Our vision is of a world in which being able to read is a basic right. Reading is something that comes naturally to many children but not for some as one in every five boys and one in every ten girls leave primary school unable to read.
Reading Quest, a registered charity based in Oxford, was set up to make sure that everyone gets the chance to enjoy literacy and to become lifelong lovers of reading. Since we were started in 1997 by founder, Penny Tyack, a primary school teacher, almost 4,000 children in 96 schools in Oxfordshire have been helped by more than 375 trained Reading Quest tutors.
Our Aims
Our aim is to give every child an equal chance through reading to think, write and enjoy learning.
In brief, we provide:
- Dynamic teaching for the most disadvantaged children which enables pupils to function effectively in the classroom and for them to grow in confidence and motivation.
- Support and guidance for parents/carers in terms of home literacy, plus a regular family library service for pupils and their families to explore literacy together.
- Specialised initial literacy training for school staff in how to use the RQ model.
- Trained core literacy tutors to work in schools that request our help.
- On-going refresher training to both core tutors and trained school staff in order to maintain and improve their literacy teaching skills.
- Support and guidance to parents/carers to help their children with literacy in the home.
- Accreditation to professionals in how to use the RQ programme effectively.

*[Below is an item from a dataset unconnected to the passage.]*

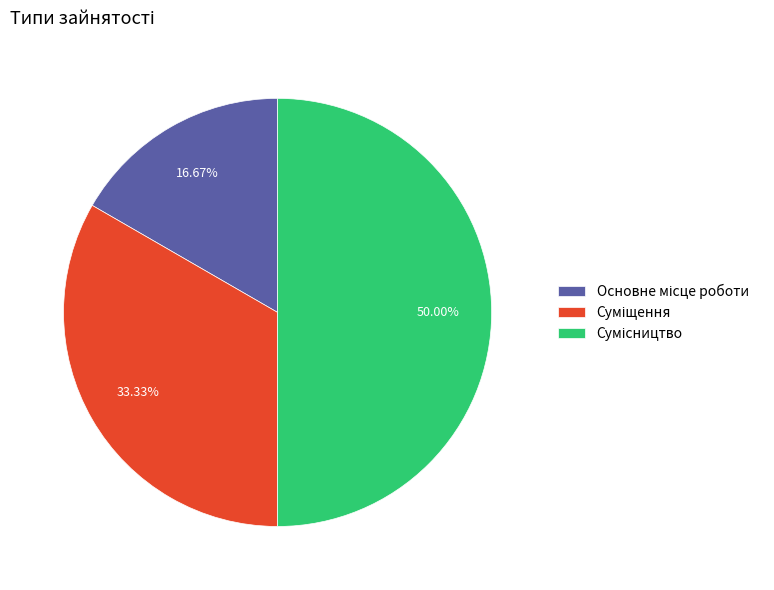

The Суміщення slice represents 39% of the pie. True or false?

False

The Reading Quest method is informed by a tried-and-tested model known as Reading Recovery, created by New Zealander Marie Clay, and is rooted in the National Curriculum. We like to encourage families to get involved as well. Parents/carers are invited to watch a lesson and they go home inspired to read and play with their children.
Why are we needed?
The key time for a child to learn to read is between years 6 to 7. If a pupil is unable to grasp literacy in Year 2, they start to fall behind their peers and can feel turned off by education. Life is tough if you can’t read and you get no literacy support at home as the research below illustrates.

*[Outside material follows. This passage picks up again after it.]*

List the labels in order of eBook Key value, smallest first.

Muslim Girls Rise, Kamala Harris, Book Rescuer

- Illiteracy is costing business and the UK taxpayer £10 billion a year with one in 5 adults in Britain is ‘functionally illiterate’, finding it hard to gain employment or cope in society.
- Over half of the 75,000 people in prison gained no qualifications at school and suffer from poor literacy skills (British Dyslexia Association).
The KPMG Charitable Trust report (2006) on the costs of illiteracy, reports that:
- There is a distinct relationship between poverty and literacy skills, with children who are eligible for free school meals being over twice as likely to only achieve a low level 3 in SATS results in English
- Children with poor reading skills entering secondary school were four times more likely to truant at school.
- At age 37, over a fifth of men who were long- term unemployed or sick, had low literacy levels.
- Literacy problems were the main barrier to full-time employment for women aged over 30 than social exclusion risk factors.